While we all have occasional bouts of this sort of behavior, it does pay to know who you are living with.


Living in the inner city, after all, should mean that you are willing to experience a shared sense of community.


When I lived in apartments in Center City, I found that most apartment dwellers kept to themselves. Scores of people can be crammed into a high-rise but it’s not uncommon to find a tenant who knows no one in the building they can call a friend. Communication among tenants in large apartment buildings is often reduced to quick nods or ‘hellos’ in the elevator, nothing more.
But life on an urban street with row houses is different. This is the place where people put down real roots and can wind up living for years, even decades.

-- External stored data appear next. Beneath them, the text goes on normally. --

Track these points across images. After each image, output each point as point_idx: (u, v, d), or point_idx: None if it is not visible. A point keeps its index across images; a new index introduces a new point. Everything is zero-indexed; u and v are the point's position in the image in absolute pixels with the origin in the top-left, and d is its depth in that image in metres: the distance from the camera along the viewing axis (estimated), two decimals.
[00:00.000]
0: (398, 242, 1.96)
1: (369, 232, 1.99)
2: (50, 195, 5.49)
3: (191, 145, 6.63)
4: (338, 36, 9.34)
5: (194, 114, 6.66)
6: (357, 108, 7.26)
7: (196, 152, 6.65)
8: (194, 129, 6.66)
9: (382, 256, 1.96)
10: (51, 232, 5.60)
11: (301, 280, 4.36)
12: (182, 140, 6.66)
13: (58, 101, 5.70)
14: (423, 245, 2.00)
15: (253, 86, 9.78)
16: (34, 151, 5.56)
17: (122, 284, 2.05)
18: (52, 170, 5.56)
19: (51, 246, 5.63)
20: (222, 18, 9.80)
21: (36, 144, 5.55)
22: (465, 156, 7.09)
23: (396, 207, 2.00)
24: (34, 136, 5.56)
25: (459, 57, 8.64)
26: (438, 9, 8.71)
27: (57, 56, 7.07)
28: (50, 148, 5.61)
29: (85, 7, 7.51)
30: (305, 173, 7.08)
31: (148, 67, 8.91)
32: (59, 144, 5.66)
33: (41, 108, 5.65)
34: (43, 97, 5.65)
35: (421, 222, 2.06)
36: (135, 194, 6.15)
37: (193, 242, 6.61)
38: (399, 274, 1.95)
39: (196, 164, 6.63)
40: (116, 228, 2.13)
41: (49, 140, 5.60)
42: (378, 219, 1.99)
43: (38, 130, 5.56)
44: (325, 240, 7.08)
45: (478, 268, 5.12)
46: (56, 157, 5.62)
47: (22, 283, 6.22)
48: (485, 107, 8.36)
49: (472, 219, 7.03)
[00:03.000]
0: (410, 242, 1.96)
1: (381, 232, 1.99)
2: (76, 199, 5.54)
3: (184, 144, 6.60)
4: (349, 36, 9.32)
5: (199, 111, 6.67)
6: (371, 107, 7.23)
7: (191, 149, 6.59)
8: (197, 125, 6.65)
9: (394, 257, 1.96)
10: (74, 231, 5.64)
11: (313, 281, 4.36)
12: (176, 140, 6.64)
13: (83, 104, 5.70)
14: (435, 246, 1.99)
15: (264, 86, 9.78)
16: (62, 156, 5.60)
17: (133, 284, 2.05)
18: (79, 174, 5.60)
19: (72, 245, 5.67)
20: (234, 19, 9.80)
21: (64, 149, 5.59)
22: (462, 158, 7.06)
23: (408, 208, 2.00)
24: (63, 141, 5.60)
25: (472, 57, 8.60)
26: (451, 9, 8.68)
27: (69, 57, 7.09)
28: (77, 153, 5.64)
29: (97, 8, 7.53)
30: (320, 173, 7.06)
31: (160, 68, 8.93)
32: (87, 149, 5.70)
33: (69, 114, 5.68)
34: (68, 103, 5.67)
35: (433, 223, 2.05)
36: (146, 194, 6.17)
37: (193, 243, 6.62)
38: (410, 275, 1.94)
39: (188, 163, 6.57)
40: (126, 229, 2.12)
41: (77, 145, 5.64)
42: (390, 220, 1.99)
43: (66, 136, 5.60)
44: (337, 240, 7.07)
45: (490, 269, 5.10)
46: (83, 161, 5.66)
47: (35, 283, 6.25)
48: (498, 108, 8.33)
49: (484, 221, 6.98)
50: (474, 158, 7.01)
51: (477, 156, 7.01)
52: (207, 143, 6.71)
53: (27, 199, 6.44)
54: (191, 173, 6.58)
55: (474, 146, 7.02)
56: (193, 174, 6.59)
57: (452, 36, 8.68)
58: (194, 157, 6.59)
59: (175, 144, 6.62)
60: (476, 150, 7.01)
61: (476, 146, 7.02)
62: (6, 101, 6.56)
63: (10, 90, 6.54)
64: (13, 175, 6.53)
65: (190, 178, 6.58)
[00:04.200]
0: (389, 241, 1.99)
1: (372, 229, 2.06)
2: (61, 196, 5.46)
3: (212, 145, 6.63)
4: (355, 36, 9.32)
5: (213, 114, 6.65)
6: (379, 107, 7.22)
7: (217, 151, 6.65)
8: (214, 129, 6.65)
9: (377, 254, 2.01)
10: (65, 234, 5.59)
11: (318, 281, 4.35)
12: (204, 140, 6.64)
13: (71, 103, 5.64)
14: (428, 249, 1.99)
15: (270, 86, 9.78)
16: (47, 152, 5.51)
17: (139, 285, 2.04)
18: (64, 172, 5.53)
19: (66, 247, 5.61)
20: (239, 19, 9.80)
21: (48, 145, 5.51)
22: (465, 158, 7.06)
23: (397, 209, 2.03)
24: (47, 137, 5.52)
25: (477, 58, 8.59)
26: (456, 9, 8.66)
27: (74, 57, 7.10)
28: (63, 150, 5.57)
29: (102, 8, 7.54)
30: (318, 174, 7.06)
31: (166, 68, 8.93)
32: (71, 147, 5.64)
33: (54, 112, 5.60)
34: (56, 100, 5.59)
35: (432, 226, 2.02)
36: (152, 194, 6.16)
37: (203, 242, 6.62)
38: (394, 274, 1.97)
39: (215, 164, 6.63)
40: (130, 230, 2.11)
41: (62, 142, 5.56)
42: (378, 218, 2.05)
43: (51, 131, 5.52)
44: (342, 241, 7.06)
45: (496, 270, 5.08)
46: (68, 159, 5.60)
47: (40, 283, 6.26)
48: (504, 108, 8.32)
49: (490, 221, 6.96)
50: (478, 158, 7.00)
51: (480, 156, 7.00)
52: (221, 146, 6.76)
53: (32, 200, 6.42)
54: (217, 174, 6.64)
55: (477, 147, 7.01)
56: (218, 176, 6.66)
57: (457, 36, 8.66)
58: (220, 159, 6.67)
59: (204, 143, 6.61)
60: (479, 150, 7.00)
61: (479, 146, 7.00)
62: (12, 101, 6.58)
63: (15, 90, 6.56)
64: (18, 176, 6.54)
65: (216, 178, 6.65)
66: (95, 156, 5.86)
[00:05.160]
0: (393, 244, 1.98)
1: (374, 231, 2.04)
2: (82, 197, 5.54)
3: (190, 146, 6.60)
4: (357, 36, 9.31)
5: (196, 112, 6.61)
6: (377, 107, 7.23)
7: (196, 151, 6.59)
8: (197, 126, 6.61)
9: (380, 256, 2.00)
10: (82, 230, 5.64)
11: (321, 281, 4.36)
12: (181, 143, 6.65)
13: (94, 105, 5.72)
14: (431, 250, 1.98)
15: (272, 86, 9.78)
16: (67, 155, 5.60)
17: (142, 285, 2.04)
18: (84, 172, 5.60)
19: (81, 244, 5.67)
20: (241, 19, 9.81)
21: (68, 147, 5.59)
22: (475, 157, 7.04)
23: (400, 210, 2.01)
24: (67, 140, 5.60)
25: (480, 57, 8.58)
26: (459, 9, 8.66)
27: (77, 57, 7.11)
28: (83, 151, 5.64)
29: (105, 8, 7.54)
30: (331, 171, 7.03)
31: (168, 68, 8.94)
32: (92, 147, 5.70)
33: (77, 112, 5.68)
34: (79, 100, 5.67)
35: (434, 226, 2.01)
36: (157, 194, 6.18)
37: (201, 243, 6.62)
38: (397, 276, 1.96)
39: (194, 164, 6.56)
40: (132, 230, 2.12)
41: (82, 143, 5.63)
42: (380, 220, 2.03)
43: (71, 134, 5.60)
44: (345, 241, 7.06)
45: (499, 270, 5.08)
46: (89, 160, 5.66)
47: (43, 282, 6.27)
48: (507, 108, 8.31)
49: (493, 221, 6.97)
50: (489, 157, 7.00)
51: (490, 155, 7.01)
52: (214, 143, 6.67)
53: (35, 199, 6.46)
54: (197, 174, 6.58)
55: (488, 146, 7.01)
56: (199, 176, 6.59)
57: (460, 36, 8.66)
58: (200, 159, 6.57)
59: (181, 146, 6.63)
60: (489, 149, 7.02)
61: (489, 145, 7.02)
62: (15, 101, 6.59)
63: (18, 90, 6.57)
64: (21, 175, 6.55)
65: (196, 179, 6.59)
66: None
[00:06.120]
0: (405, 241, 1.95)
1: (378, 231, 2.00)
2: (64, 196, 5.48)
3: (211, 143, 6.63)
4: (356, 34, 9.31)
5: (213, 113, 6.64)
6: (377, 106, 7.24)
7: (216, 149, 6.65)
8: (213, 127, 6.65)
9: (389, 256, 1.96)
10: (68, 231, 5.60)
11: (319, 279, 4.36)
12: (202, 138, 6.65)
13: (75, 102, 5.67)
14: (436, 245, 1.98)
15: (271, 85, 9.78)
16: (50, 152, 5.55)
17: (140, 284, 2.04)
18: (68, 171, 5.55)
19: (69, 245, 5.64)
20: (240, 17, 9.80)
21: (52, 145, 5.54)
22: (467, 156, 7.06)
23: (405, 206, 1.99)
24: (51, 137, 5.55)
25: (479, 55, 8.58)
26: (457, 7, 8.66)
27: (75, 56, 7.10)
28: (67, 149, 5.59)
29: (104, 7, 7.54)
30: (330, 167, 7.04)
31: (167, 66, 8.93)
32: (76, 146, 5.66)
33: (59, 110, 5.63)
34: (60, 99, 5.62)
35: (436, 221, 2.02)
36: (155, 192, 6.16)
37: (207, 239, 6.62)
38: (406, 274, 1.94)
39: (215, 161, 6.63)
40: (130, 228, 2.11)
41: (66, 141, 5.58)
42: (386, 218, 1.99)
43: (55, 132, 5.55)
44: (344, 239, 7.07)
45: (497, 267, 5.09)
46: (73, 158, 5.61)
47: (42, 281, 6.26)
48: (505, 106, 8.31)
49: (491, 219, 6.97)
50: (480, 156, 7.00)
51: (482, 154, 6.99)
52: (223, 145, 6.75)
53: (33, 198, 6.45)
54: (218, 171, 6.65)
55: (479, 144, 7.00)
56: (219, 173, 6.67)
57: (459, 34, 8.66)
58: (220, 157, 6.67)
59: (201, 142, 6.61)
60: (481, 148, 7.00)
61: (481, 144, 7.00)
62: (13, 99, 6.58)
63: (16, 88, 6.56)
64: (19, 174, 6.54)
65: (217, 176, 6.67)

Because this is the case, there’s a greater interest in knowing who lives across the street or next door.


Block parties are a great way to meet and keep the communication flowing with neighbors. While being neighbors with someone is no guarantee of a friendship, a superficial bond, especially in times of calamity and distress, is better than no bond at all. If a flood or massive hurricane were to devastate the area, not knowing anyone on the block could be a marked disadvantage. In disastrous situations, the man who is an island sinks rather than swims.


This “people need people’ cliché is true even in minor situations where house keys are lost or stolen and you need to walk through a neighbor’s house to get into your own. Ditto for borrowing your neighbor’s phone, or even a candle or flashlight when their lights go out.
Though every neighbor may not be your cup of tea (think personal chemistry, snob or socio-cultural background issues, etc.), building a bridge with those you may not necessarily invite to dinner is still a wise thing to do.


My neighborhood’s first block party occurred several years ago. While it wasn’t along the lines of a Northern Liberties Piazza spectacular, it did give everyone here a chance to roam from table to table and check out who lived where and introduce themselves. I joined the festivities by putting out a small café table and a bucket of wine and cheese. The music was tacky karaoke, but fun. While the party was hardly the social event of the season, I was at least able to see another “side” of my street.


There were no deaths, gunfights, arguments, untoward comments or glances, and this is why I was surprised when neighbors here turned down a request for another block party this summer.
Although I was out of town when the Streets Department petition came around to get 75% of the neighbors approval (or one signature per household), it bothered me when I was told that the petition handler couldn’t meet the quota.


That rejection, as small and insignificant as it seems, means that people didn’t want to be bothered, but why?


Closing off the street for one day or a long afternoon is not a troublesome venture, and should not be perceived as a threat to anyone, not even chronic party haters.


Likewise, small businesses on the street should also be willing to co-operate rather than object to an event that is essentially healthy for the neighborhood.


Closing the street once every four years for an afternoon will not destroy a healthy business, instigate a riot or, as Chicken Little so aptly put it, cause the sky to fall.